Все стало как прежде — ни допросов, ни даже звуков жизни из коридора. Спустя неделю за мной пришли и повели уже на третий этаж, в узкую комнату, где в одну из стен было вставлено темное стекло. Надзиратель клацнул наручниками и взял меня за руку. Так мы простояли 15 минут, после чего вышли и вернулись в подвал. Ровно такая же процедура повторилась еще через несколько дней. После этого, почти сразу, мы вновь встретились со сфинксом. Теперь он уже не лицедействовал, а просто велел сесть. Раскрыв свою папку, он торжественно зачитал вслух: «На очной ставке бывший рядовой так называемой Русской национальной народной армии, настоящее название „Особое соединение Граукопф“, подчинялась отделу немецкой разведки 2-Б группы армий „Центр“, Филимонов П.К. опознал Соловьева С.Д., указал его псевдоним Росс и сообщил, что Соловьева С.Д. непосредственно перед операцией „Березино — Могилев" командир батальона в городе Шклов, Грачев выгнал из штаба с криком „В ближайшее дело пойдешь стрелять партизан в лес", и он, Филимонов П.К., видел Соловьева С.Д., получавшего перед выступлением стрелковой роты оружие.
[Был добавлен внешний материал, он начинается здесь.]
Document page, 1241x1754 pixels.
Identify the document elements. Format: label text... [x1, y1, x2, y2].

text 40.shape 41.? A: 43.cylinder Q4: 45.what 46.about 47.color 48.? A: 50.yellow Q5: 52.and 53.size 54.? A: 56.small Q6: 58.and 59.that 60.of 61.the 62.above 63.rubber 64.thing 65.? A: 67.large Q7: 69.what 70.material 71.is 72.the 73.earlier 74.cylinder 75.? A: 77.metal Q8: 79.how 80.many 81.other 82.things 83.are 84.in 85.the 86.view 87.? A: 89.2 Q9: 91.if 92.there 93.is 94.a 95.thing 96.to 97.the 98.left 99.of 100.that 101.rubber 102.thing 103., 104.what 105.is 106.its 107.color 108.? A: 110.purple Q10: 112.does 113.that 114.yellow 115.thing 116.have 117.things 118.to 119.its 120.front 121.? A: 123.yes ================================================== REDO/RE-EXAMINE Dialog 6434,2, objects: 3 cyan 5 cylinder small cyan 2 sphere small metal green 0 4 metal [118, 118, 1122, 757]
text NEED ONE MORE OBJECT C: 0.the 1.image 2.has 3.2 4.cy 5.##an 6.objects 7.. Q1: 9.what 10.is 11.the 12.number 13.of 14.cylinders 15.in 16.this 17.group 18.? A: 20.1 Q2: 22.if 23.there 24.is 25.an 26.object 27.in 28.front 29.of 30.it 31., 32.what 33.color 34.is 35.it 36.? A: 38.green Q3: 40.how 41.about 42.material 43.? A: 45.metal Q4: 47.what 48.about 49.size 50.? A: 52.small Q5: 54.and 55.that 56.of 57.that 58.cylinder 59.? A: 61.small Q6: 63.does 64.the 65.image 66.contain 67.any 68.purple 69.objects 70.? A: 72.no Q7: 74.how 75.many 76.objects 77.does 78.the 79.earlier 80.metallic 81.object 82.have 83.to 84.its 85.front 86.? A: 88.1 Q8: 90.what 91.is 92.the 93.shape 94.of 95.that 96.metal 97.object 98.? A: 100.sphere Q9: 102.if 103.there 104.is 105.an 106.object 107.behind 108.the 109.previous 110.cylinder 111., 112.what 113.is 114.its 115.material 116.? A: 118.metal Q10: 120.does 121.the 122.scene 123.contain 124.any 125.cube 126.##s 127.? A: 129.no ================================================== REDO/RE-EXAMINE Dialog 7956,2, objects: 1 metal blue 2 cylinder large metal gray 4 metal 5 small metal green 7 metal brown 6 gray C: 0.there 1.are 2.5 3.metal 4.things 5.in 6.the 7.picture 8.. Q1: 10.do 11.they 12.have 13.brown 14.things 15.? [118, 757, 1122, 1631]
Кроме того, бывший офицер центрального штаба „Граукопф" Ресслер В.А. на очной ставке также опознал Соловьева С.Д. как Росса Дмитрия Сергеевича и показал, что тот принимал деятельное активное участие в военных совещаниях руководителей „Граукопф“, а вовсе не только составлял отчеты, как утверждал подследственный. Сам Соловьев С.Д. в ходе следственных мероприятий также подтвердил, что, служа на стороне гитлеровской армии, брал оружие в руки…» Не дожидаясь состава преступления, который, конечно, тянул на военное предательство, я перебил его: «Вы хотите меня убить?» Он рассердился: «Да что вы заладили про „убить“?! Никто вас не расстреляет, не военное время! Потрудитесь на благо родины, а там, глядишь, и скощуха предателям выйдет. У вас сейчас — запомните — последний шанс чистосердечно во всем признаться и покаяться, и тогда, быть может, десятку дадут, а не двадцать пять».
Я смотрел на него и понимал, что раз там, за темным стеклом, сидели привезенные ради меня из лагерей Ресслер и Филимонов, значит, Соловьев С.Д. для калининских чекистов оказался вполне серьезной добычей. Чуть моргнув, я повторил: «За что вы меня убиваете? Двадцать пять — это самое страшное из всех медленных убийств. Я же вернулся. Я отказался воевать. Слышите, я не воевал и отказался воевать, и меня за это чуть не застрелили!» Говоря все это, я смотрел на него прямо, желая понять, чем он себя успокаивает. Сфинкс взбесился: «За что?! За что, блядь, сука? За то, что твой народ страдал, терял кормильцев, корчился в окопе и в обморок на заводе падал, пока ты на фашистском харче отъедался? Приклад Гитлеру целовал?! Да на те, сука, двадцать пять, и по гроб жизни благодари, что не вышка». Вспотевший, красный, он клекотал передо мной, и будь у меня пистолет, я разрядил бы всю обойму в его китель, а на самом деле в свое несчастье, в свою ошибку, в себя, столь бездарно распорядившегося упавшей в руки любовью.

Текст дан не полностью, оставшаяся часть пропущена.